- **Problem to solve**:
Where in the entries below does "buttons" appear? Copy every line that has it.

- **Data shown**:
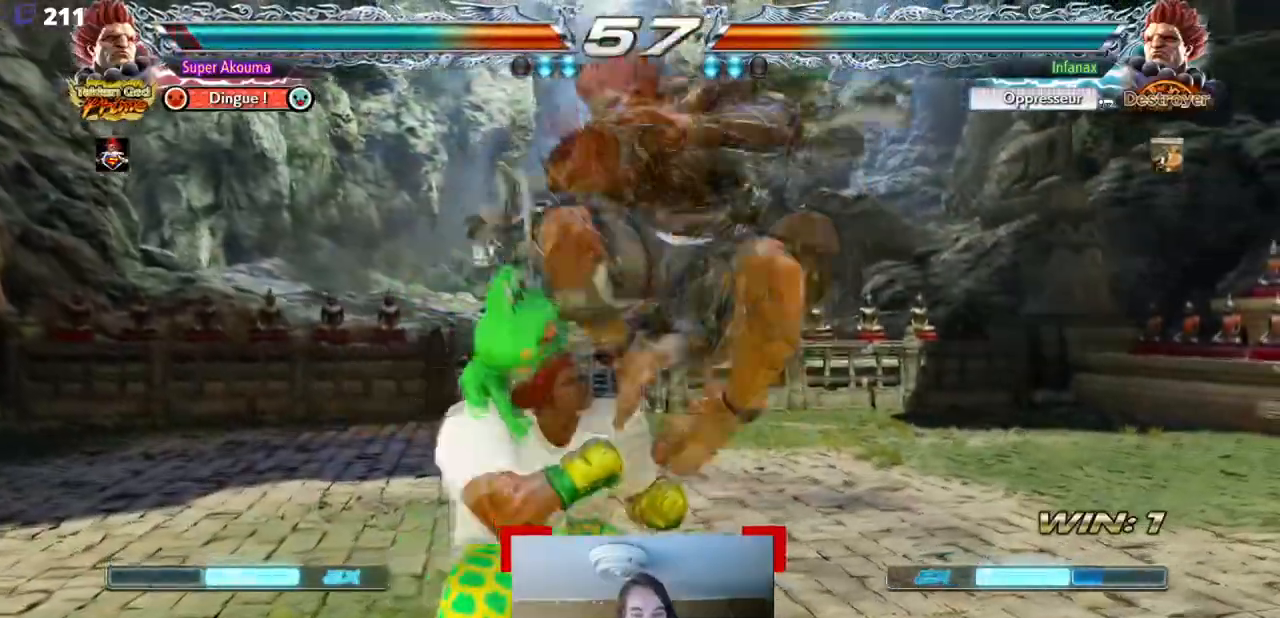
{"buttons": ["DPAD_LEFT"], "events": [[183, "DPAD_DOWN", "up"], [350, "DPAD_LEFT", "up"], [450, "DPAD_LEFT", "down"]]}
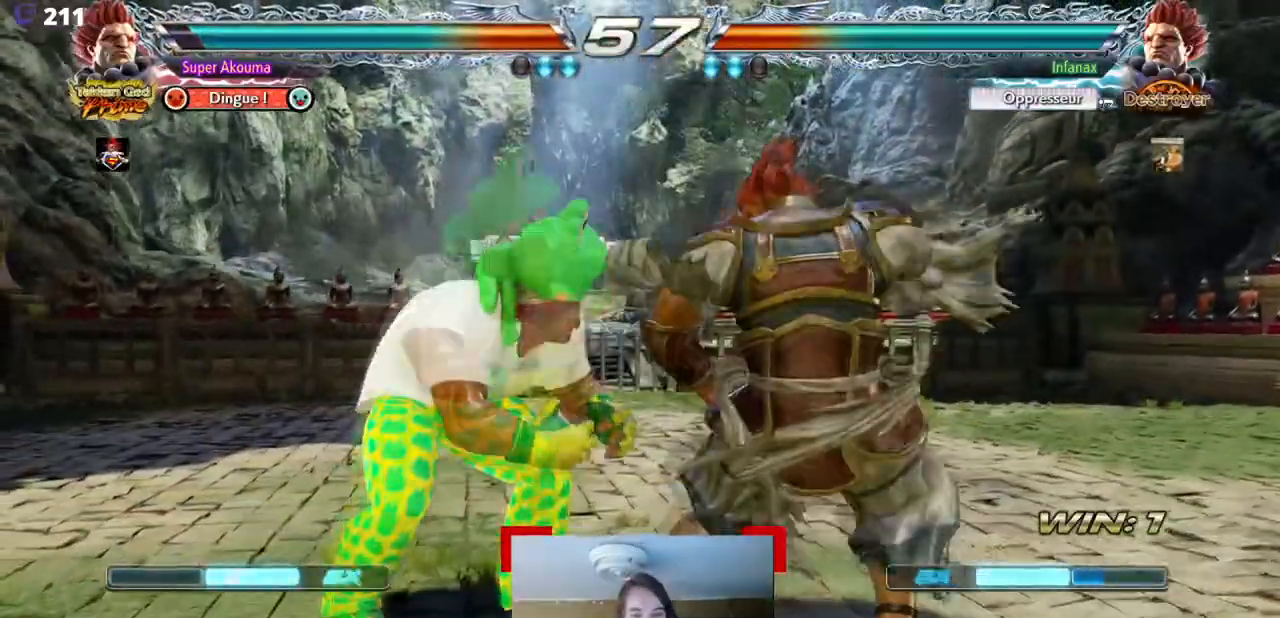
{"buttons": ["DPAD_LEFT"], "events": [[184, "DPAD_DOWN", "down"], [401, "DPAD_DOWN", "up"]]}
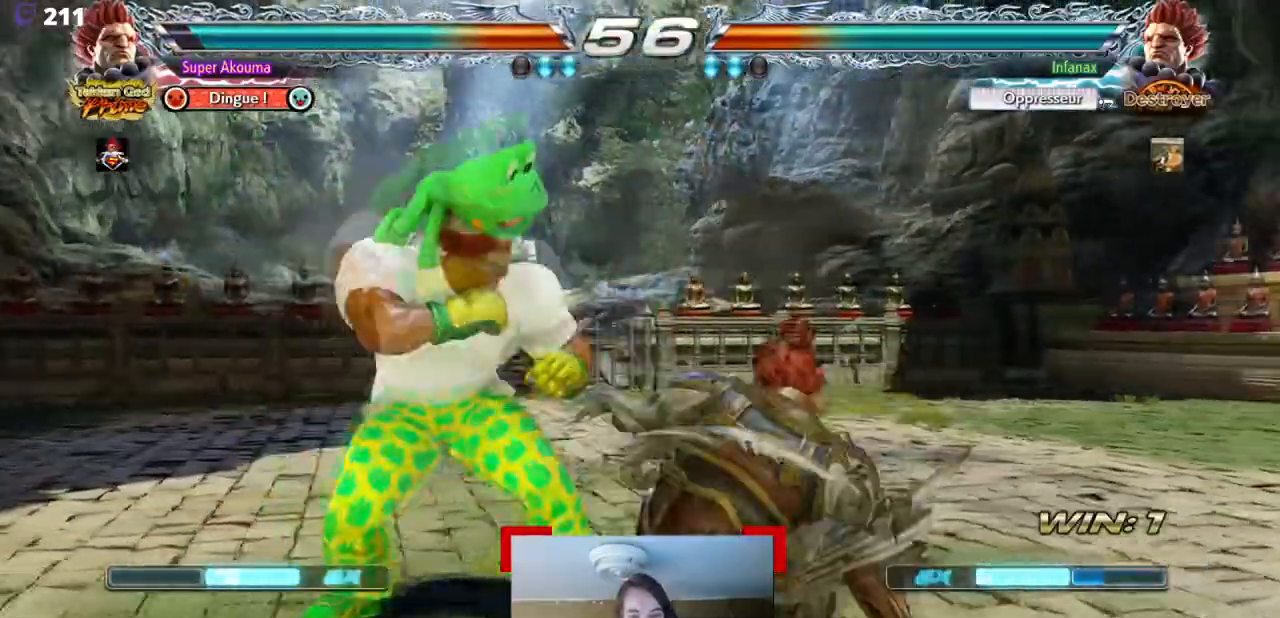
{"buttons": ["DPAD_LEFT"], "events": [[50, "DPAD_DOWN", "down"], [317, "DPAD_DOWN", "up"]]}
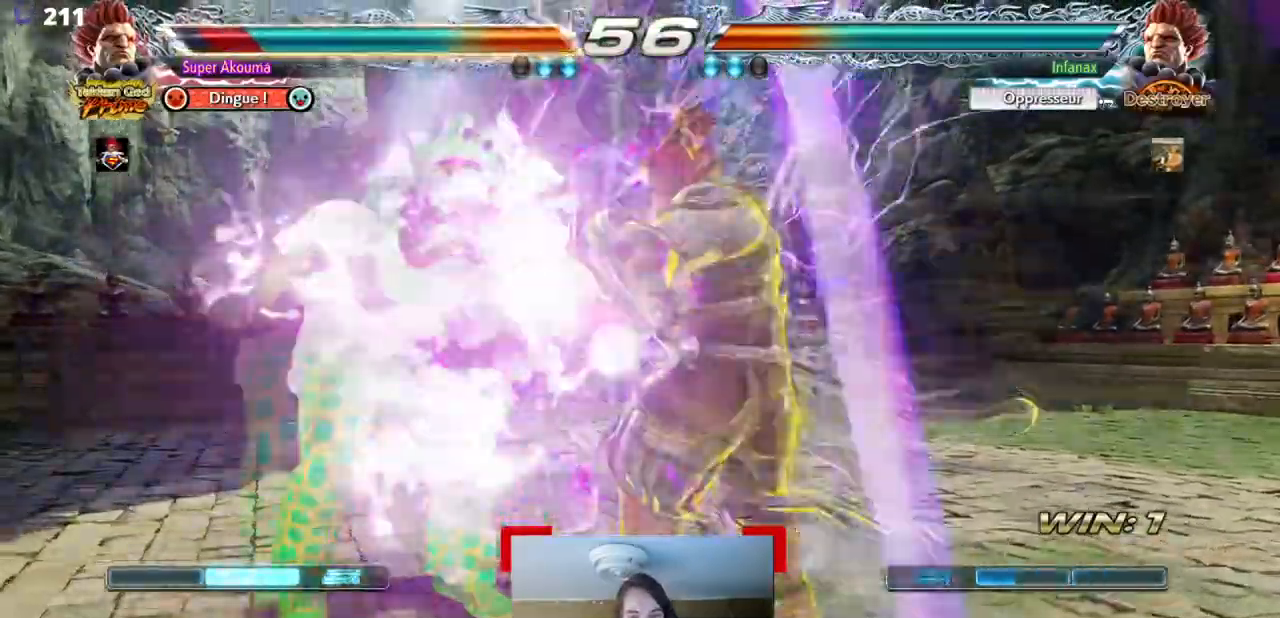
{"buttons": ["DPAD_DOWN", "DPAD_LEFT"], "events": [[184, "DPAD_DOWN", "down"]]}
...
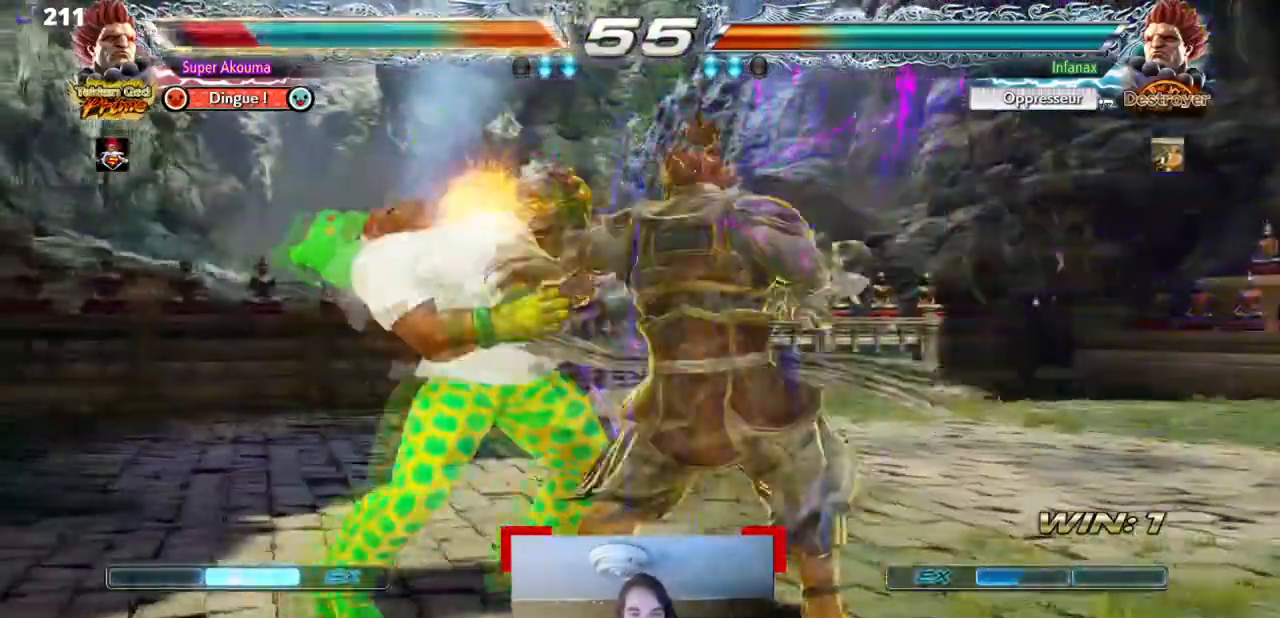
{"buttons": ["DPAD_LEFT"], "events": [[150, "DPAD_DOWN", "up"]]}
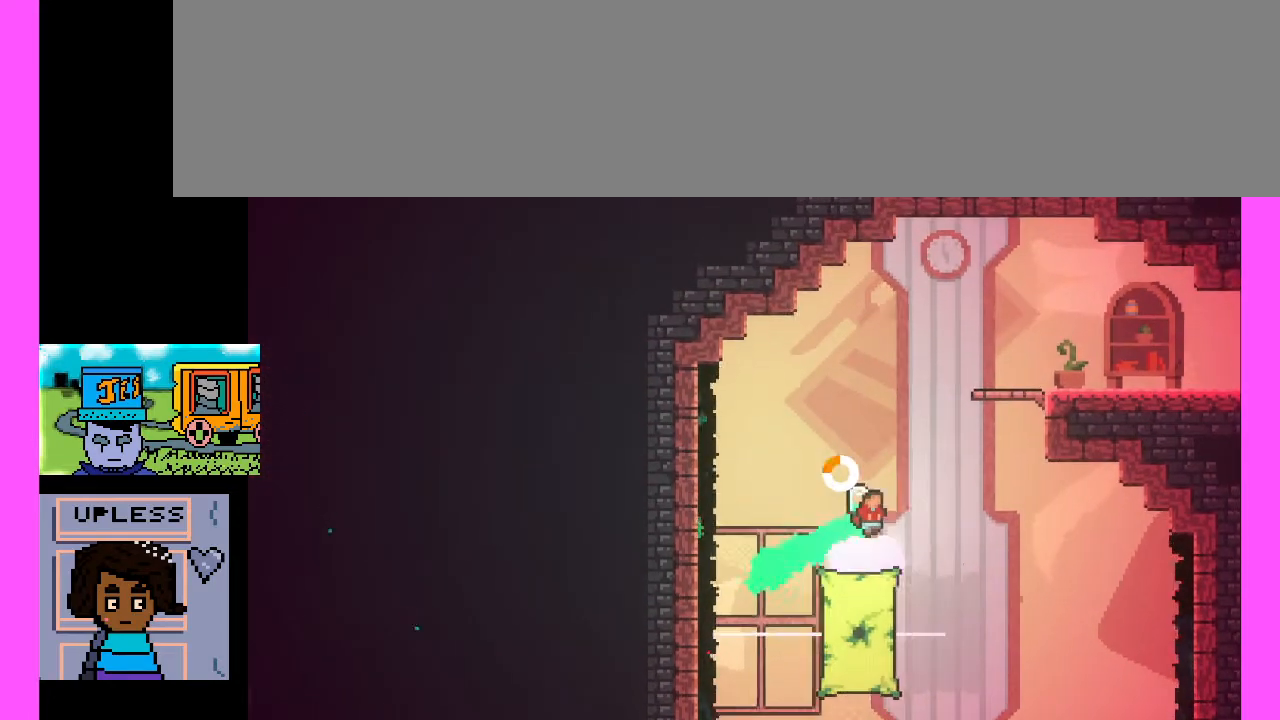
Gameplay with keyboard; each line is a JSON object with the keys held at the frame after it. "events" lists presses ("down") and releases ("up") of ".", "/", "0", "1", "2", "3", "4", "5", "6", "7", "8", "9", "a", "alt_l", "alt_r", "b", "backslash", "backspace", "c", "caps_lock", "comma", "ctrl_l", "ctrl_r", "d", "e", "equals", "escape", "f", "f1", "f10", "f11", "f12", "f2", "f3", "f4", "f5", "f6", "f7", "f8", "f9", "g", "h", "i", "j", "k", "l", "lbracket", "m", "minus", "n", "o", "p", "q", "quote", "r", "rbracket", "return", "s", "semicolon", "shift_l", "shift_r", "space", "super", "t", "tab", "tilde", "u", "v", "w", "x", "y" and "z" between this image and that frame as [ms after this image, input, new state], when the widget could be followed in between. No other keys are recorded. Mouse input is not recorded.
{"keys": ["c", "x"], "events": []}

- **Response box**:
{"buttons": ["DPAD_LEFT"], "events": [[183, "DPAD_DOWN", "up"], [350, "DPAD_LEFT", "up"], [450, "DPAD_LEFT", "down"]]}
{"buttons": ["DPAD_LEFT"], "events": [[184, "DPAD_DOWN", "down"], [401, "DPAD_DOWN", "up"]]}
{"buttons": ["DPAD_LEFT"], "events": [[50, "DPAD_DOWN", "down"], [317, "DPAD_DOWN", "up"]]}
{"buttons": ["DPAD_DOWN", "DPAD_LEFT"], "events": [[184, "DPAD_DOWN", "down"]]}
{"buttons": ["DPAD_LEFT"], "events": [[150, "DPAD_DOWN", "up"]]}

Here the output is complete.